In May, it was announced that WhatsApp co-founder Jan Koum was leaving the company. The news came as Facebook faced criticism in light of the Cambridge Analytica data leaks scandal. Earlier in March, the other WhatsApp co-founder Brian Acton had tweeted saying that, it was time to delete Facebook. Acton had resigned from the company in September 2017 and his tweet attracted a lot of attention. Now, a new detailed report in Wall Street Journal has revealed more about why Koum and Acton left Facebook.
According to the Wall Street Journal report, things did not end well between WhatsApp’s founders Acton and Koum, and Facebook CEO Mark Zuckerberg and COO Sheryl Sandberg. The latter put increasing pressure on the duo for new business models to earn revenue for the messaging app, which WhatsApp’s founders resisted.

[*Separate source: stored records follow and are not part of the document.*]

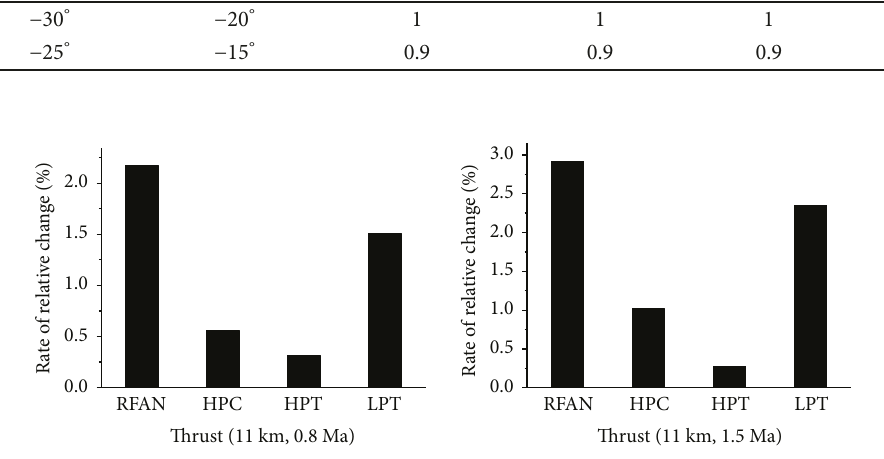
Figure 6: Sensitivity analysis of variable geometries on thrust (part 1).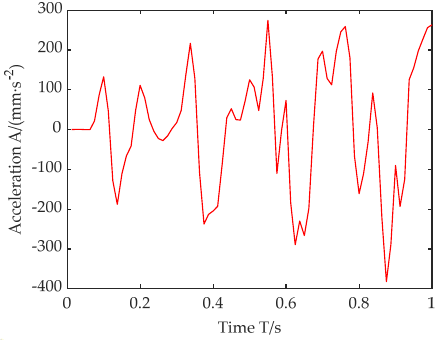
Figure 8. Roadside acceleration response curve.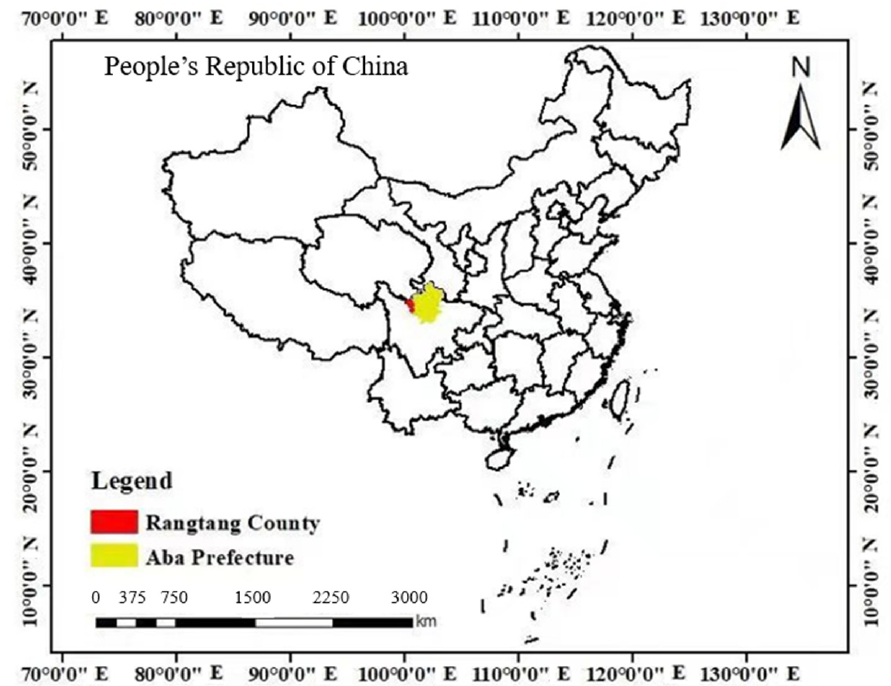
Figure 1. Location of the Study area, Rangtang County, Aba Prefecture, People’s Republic of China.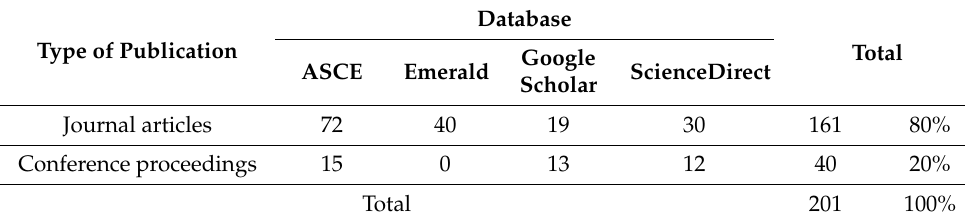
Table 2. Publication type of the analyzed studies.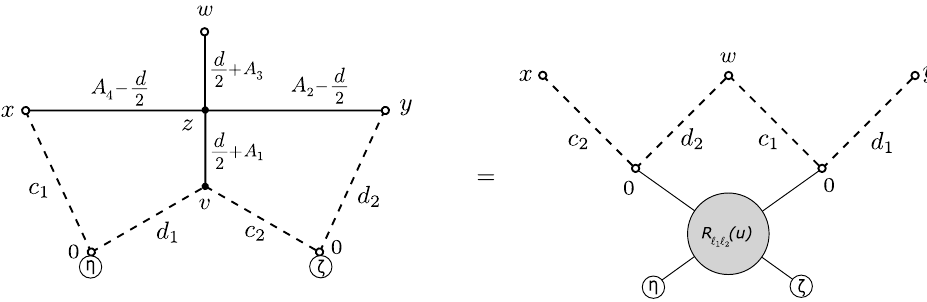
( u ) , as encoded 1 ,l 2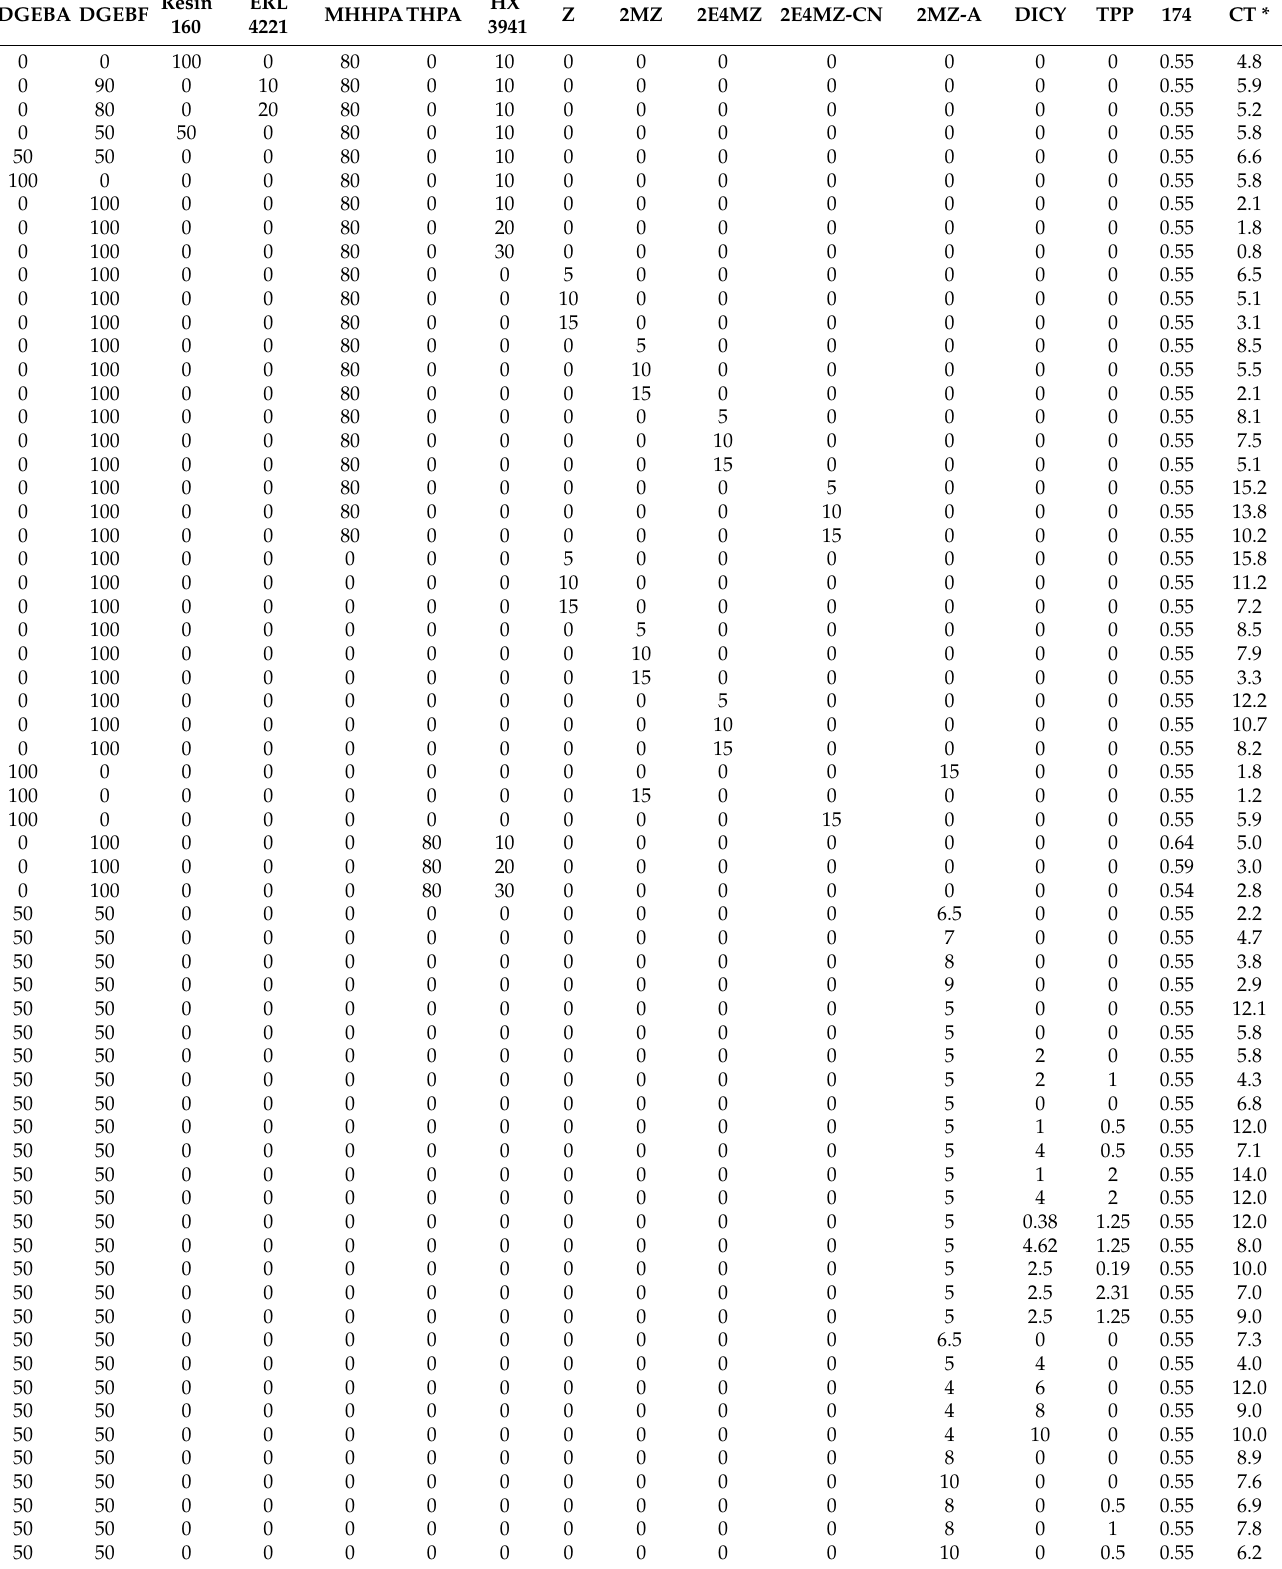
Table A1. Data set for curing time of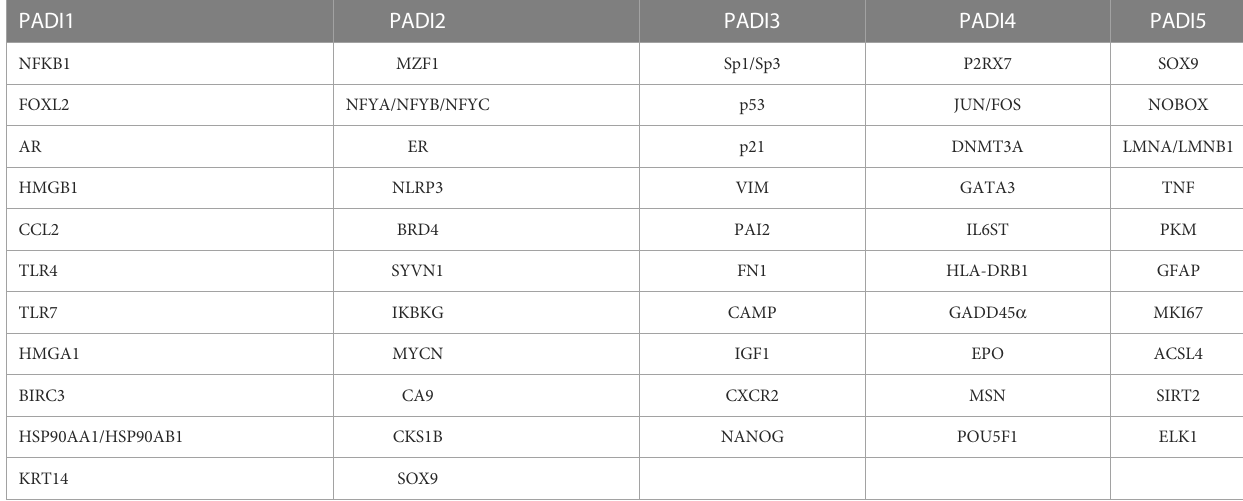
TABLE 4 Genes involved in this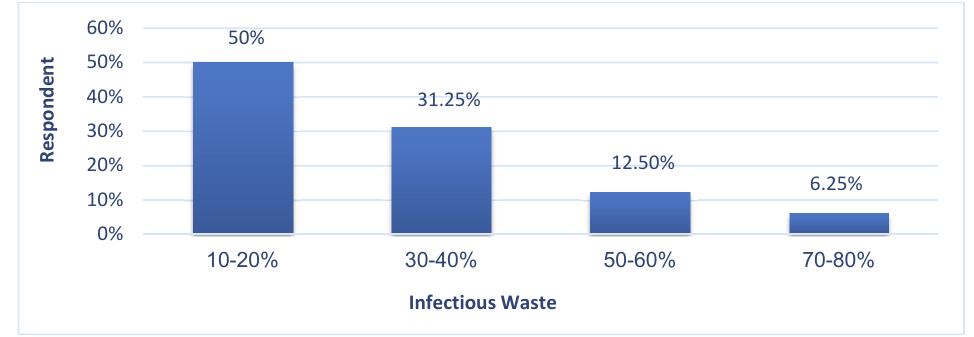
Fig. 2. Infectious waste among total Waste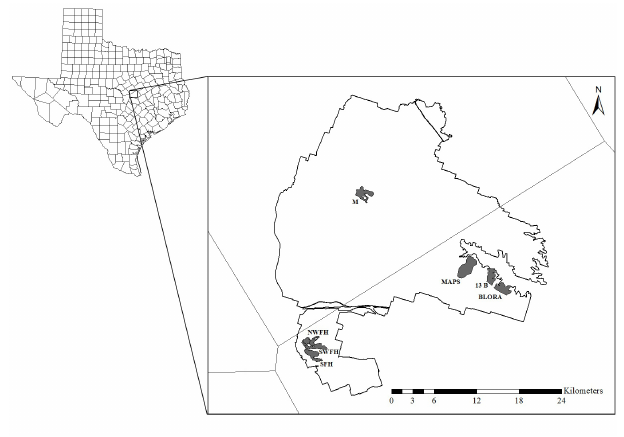
Fig. 1 . Map of the Fort Hood Military Reservation, Texas, USA, and study plots where Golden-cheeked Warbler ( Setophaga chrysoparia ) capture-resight programs occurred for at least three years. 13 B is Thirteen B, BLORA is Belton Lake Outdoor Recreation Area, SFH is South Fort Hood, M is Manning, NWFH is North West Fort Hood, SWFH is South West Fort Hood, and MAPS is Monitoring Avian Productivity and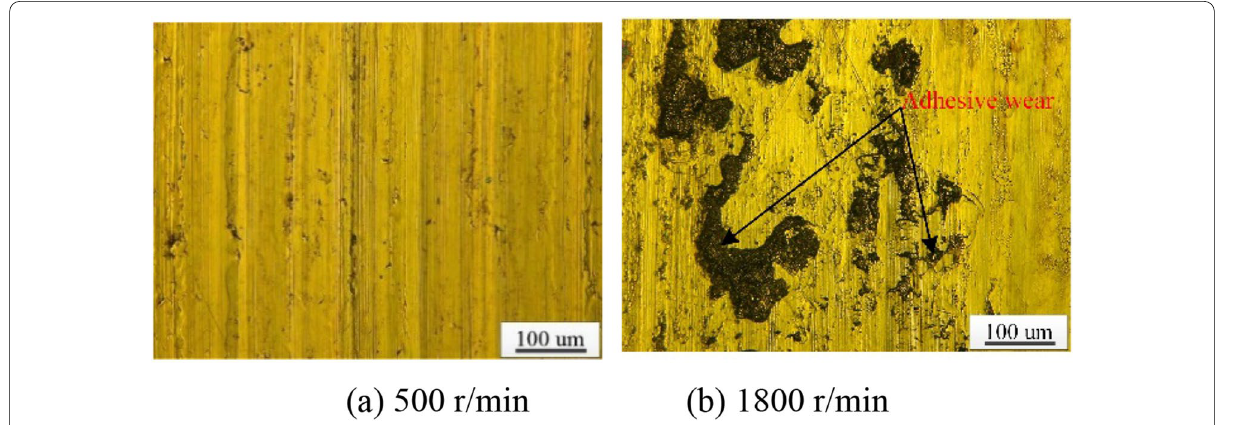
Figure 10 Surface morphology of the upper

In fact, both founders have given up stock worth $1.3 billion in total, after they resigned from the company. The report says, that Koum and Acton had “persistent disagreements in recent years” with Zuckerberg and Sandberg, and “the environment was ‘very passive-aggressive,'” according to one unnamed person, quoted in the article.
There were several cultural incompatibility issues between the employees of WhatsApp and Facebook as well. Additionally, both Zuckerberg and Sandberg asked WhatsApp founders to look at advertising as a revenue model. When Koum and Acton had launched the messaging app, the idea was to keep advertising entirely out.
The report also indicates that Facebook is exploring the idea of adding ads in the Status Feature of WhatsApp. At its F8 Developer conference this year, Facebook revealed that WhatsApp Stories has over 450 million daily users. It also looks like Koum had given in to the idea that advertising on WhatsApp would be inevitable, according to the report.
Koum in his post said he will do things outside of the technology world. It was also reported that both Koum and Acton were opposed to Facebook building a user profile with the app’s data, which would be used across Facebook and its platforms for ad-targeting.
When Koum resigned, Zuckerberg wrote on his page, “I will miss working so closely with you. I’m grateful for everything you’ve done to help connect the world, and for everything you’ve taught me, including about encryption and its ability to take power from centralized systems and put it back in people’s hands. Those values will always be at the heart of WhatsApp.”